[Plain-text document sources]
----------------------------------------
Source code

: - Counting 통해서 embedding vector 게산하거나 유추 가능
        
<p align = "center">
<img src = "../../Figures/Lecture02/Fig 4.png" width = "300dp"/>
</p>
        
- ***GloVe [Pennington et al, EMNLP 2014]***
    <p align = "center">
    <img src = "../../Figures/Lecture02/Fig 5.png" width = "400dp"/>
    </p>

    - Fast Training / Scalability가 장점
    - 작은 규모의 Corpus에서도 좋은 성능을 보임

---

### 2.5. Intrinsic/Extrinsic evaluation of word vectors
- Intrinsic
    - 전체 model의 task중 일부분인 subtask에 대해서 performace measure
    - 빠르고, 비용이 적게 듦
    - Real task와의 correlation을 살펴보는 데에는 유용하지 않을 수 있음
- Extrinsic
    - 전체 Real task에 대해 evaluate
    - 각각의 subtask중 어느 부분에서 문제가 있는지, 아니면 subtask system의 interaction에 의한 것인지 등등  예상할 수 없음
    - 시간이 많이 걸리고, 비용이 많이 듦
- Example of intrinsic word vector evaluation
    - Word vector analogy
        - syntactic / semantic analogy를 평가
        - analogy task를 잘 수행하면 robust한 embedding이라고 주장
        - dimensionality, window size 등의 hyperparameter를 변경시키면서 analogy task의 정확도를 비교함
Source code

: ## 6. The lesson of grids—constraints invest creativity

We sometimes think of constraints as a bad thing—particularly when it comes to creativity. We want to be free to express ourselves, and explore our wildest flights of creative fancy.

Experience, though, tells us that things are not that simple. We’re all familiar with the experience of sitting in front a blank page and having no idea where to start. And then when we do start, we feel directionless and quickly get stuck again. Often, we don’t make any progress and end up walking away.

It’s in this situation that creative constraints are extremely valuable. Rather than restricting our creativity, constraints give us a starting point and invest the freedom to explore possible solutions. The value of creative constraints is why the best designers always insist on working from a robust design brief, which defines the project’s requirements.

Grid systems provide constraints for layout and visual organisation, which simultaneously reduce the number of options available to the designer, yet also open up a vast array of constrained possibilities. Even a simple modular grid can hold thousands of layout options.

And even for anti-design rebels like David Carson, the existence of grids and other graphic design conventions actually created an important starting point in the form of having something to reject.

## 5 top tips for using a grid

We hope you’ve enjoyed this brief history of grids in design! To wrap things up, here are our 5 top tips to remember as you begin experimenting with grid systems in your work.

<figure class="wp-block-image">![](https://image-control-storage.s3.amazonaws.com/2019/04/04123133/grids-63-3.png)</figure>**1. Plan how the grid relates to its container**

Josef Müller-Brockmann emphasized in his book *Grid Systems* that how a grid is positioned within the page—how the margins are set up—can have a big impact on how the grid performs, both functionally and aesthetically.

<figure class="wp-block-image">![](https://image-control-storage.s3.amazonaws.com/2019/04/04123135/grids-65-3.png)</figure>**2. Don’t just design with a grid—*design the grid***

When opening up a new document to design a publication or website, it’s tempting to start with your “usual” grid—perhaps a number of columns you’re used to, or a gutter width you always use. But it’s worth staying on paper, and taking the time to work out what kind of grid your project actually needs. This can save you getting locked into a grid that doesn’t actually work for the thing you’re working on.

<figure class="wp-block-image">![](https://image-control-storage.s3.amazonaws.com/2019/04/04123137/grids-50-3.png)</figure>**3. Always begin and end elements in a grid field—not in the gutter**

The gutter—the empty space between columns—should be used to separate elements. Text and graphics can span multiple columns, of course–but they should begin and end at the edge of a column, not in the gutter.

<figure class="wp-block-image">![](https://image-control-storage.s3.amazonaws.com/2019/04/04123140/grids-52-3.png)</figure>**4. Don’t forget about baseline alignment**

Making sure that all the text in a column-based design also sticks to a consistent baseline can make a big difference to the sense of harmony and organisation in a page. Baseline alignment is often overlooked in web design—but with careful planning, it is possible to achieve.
----------------------------------------
### Task to carry out
Copy out every line of the records above verbatim, preserving all characters, spacing, and line breaks without alteration.

### Result below
Source code

: - Counting 통해서 embedding vector 게산하거나 유추 가능
        
<p align = "center">
<img src = "../../Figures/Lecture02/Fig 4.png" width = "300dp"/>
</p>
        
- ***GloVe [Pennington et al, EMNLP 2014]***
    <p align = "center">
    <img src = "../../Figures/Lecture02/Fig 5.png" width = "400dp"/>
    </p>

    - Fast Training / Scalability가 장점
    - 작은 규모의 Corpus에서도 좋은 성능을 보임

---

### 2.5. Intrinsic/Extrinsic evaluation of word vectors
- Intrinsic
    - 전체 model의 task중 일부분인 subtask에 대해서 performace measure
    - 빠르고, 비용이 적게 듦
    - Real task와의 correlation을 살펴보는 데에는 유용하지 않을 수 있음
- Extrinsic
    - 전체 Real task에 대해 evaluate
    - 각각의 subtask중 어느 부분에서 문제가 있는지, 아니면 subtask system의 interaction에 의한 것인지 등등  예상할 수 없음
    - 시간이 많이 걸리고, 비용이 많이 듦
- Example of intrinsic word vector evaluation
    - Word vector analogy
        - syntactic / semantic analogy를 평가
        - analogy task를 잘 수행하면 robust한 embedding이라고 주장
        - dimensionality, window size 등의 hyperparameter를 변경시키면서 analogy task의 정확도를 비교함
Source code

: ## 6. The lesson of grids—constraints invest creativity

We sometimes think of constraints as a bad thing—particularly when it comes to creativity. We want to be free to express ourselves, and explore our wildest flights of creative fancy.

Experience, though, tells us that things are not that simple. We’re all familiar with the experience of sitting in front a blank page and having no idea where to start. And then when we do start, we feel directionless and quickly get stuck again. Often, we don’t make any progress and end up walking away.

It’s in this situation that creative constraints are extremely valuable. Rather than restricting our creativity, constraints give us a starting point and invest the freedom to explore possible solutions. The value of creative constraints is why the best designers always insist on working from a robust design brief, which defines the project’s requirements.

Grid systems provide constraints for layout and visual organisation, which simultaneously reduce the number of options available to the designer, yet also open up a vast array of constrained possibilities. Even a simple modular grid can hold thousands of layout options.

And even for anti-design rebels like David Carson, the existence of grids and other graphic design conventions actually created an important starting point in the form of having something to reject.

## 5 top tips for using a grid

We hope you’ve enjoyed this brief history of grids in design! To wrap things up, here are our 5 top tips to remember as you begin experimenting with grid systems in your work.

<figure class="wp-block-image">![](https://image-control-storage.s3.amazonaws.com/2019/04/04123133/grids-63-3.png)</figure>**1. Plan how the grid relates to its container**

Josef Müller-Brockmann emphasized in his book *Grid Systems* that how a grid is positioned within the page—how the margins are set up—can have a big impact on how the grid performs, both functionally and aesthetically.

<figure class="wp-block-image">![](https://image-control-storage.s3.amazonaws.com/2019/04/04123135/grids-65-3.png)</figure>**2. Don’t just design with a grid—*design the grid***

When opening up a new document to design a publication or website, it’s tempting to start with your “usual” grid—perhaps a number of columns you’re used to, or a gutter width you always use. But it’s worth staying on paper, and taking the time to work out what kind of grid your project actually needs. This can save you getting locked into a grid that doesn’t actually work for the thing you’re working on.

<figure class="wp-block-image">![](https://image-control-storage.s3.amazonaws.com/2019/04/04123137/grids-50-3.png)</figure>**3. Always begin and end elements in a grid field—not in the gutter**

The gutter—the empty space between columns—should be used to separate elements. Text and graphics can span multiple columns, of course–but they should begin and end at the edge of a column, not in the gutter.

<figure class="wp-block-image">![](https://image-control-storage.s3.amazonaws.com/2019/04/04123140/grids-52-3.png)</figure>**4. Don’t forget about baseline alignment**

Making sure that all the text in a column-based design also sticks to a consistent baseline can make a big difference to the sense of harmony and organisation in a page. Baseline alignment is often overlooked in web design—but with careful planning, it is possible to achieve.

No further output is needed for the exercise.